Évaluation de réticulum sarcoplasmique Calcium réserve et intracellulaires de Calcium diastolique enlèvement dans les Cardiomyocytes ventriculaires isolées
Summary
Recyclage de calcium intracellulaire joue un rôle essentiel dans la régulation de la fonction systolique et diastolique dans les cardiomyocytes. Nous décrivons ici un protocole pour évaluer le réticulum sarcoplasmique Ca2 + réserve et fonction de suppression de calcium diastolique dans les cardiomyocytes en un système d’imagerie de calcium.
Abstract
Recyclage de calcium intracellulaire joue un rôle essentiel dans la régulation de la fonction systolique et diastolique dans les cardiomyocytes. Réticulum sarcoplasmique cardiaque (SR) sert d’un Ca2 + réservoir de contraction, qui reuptakes intracellulaire Ca2 + lors du relâchement. La SR Ca2 + réserve disponible pour bat est déterminée pour la contractilité cardiaque, et la suppression du Ca intracellulaire2 + est critique pour la fonction cardiaque diastolique. Dans certaines conditions physiopathologiques, comme le diabète et l’insuffisance cardiaque, le dégagement de calcium ayant une déficience et SR Ca2 + store dans les cardiomyocytes peuvent être impliqués dans la progression du dysfonctionnement cardiaque. Nous décrivons ici un protocole pour évaluer SRCa2 + réserve et diastolique Ca2 + suppression. En bref, un cardiomyocyte unique a été isolée par voie enzymatique, et la fluorescence2 + Ca intracellulaire indiquée par Fura-2 a été enregistrée par un système d’imagerie calcique. Pour utiliser une caféine pour induire la libération totale de SR Ca2 + , nous prédéfinir un assorties de perfusion automatique interconnexion la stimulation et le système de perfusion. Ensuite, l’ajustement de la courbe exponentielle mono a été utilisé pour analyser les constantes de temps de désintégration des transitoires de calcium et des légumineuses de calcium induit par la caféine. En conséquence, la contribution de la SR Ca2 +-ATPase (SERCA) et Na+-Ca2 + échangeur (NCX) à l’élimination du calcium diastolique a été évaluée.
Introduction
Calcium intracellulaire ([Ca2 +]i) recyclage joue un rôle essentiel dans la régulation de la fonction systolique et diastolique dans les cardiomyocytes1. Comme nous le savons, la calcium Ca2 + libération induite initie l’excitation-contraction de couplage, qui traduisent le signal électrique à la contraction. Dépolarisation de la membrane active le sarcolemme Ca L-type canaux2 + , qui induisent la Ca2 + libèrent de SR dans le cytoplasme par l’intermédiaire de récepteurs de la ryanodine (RyR2) de 2. Les transitoires élevées cytoplasmique Ca2 + initie la contraction des myofibrilles. Au cours de la diastole, cytoplasmique Ca2 + est reuptaken dans la SR au moyen de la SR Ca2 +-ATPase 2 (SERCA2) et pompé hors du cardiomyocyte via la Na+-Ca2 + échangeur (NCX)2. Ce processus conduit à la contraction-relaxation recyclage dans le cardiomyocyte.

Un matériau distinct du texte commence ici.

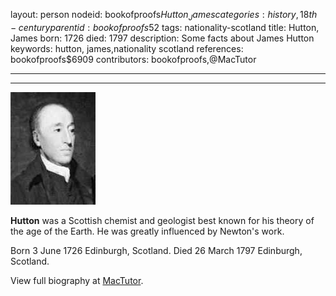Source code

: layout: person
nodeid: bookofproofs$Hutton_James
categories: history,18th-century
parentid: bookofproofs$52
tags: nationality-scotland
title: Hutton, James
born: 1726
died: 1797
description: Some facts about James Hutton
keywords: hutton, james,nationality scotland
references: bookofproofs$6909
contributors: bookofproofs,@MacTutor

---


---

![Hutton_James.jpg](https://github.com/bookofproofs/bookofproofs.github.io/blob/main/_sources/_assets/images/portraits/Hutton_James.jpg?raw=true)

**Hutton** was a Scottish chemist and geologist best known for his theory of the age of the Earth. He was greatly influenced by Newton's work.

Born 3 June 1726 Edinburgh, Scotland. Died 26 March 1797 Edinburgh, Scotland.


View full biography at [MacTutor](https://mathshistory.st-andrews.ac.uk/Biographies/Hutton_James/).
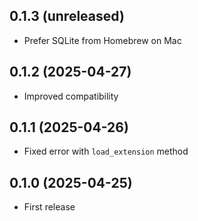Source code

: ## 0.1.3 (unreleased)

- Prefer SQLite from Homebrew on Mac

## 0.1.2 (2025-04-27)

- Improved compatibility

## 0.1.1 (2025-04-26)

- Fixed error with `load_extension` method

## 0.1.0 (2025-04-25)

- First release
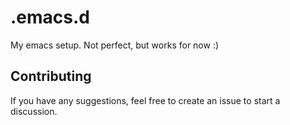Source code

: # .emacs.d

My emacs setup. Not perfect, but works for now :)

## Contributing
If you have any suggestions, feel free to create an issue to start a
discussion.
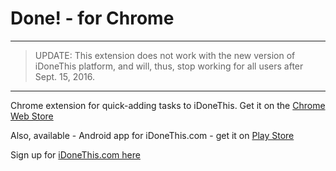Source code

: # Done! - for Chrome

--------

> UPDATE: This extension does not work with the new version of iDoneThis platform, and will, thus, stop working for all users after Sept. 15, 2016.

--------

Chrome extension for quick-adding tasks to iDoneThis. Get it on the [Chrome Web Store](https://goo.gl/jGlFfi)

Also, available - Android app for iDoneThis.com - get it on [Play Store](https://goo.gl/zsYb4D)

Sign up for [iDoneThis.com here](https://home.idonethis.com/signup)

Le SR cardiaque est un réseau de membrane intracellulaire qui entoure la machinerie contractile. Il sert un Ca2 + réservoir pour contraction et il réabsorbe intracellulaire Ca2 + lors du relâchement. La SR Ca2 + réserve disponible pour bat est déterminée pour la contractilité cardiaque. Pendant ce temps, la suppression du Ca intracellulaire2 + est critique pour la diastole cardiaque. Sous certaines conditions physiopathologiques, comme le diabète et une insuffisance cardiaque, ayant une déficience Ca2 + dégagement et déprimé SR Ca2 + magasin dans les cardiomyocytes peut être impliqué dans le processus de la dysfonction cardiaque2,3 ,4.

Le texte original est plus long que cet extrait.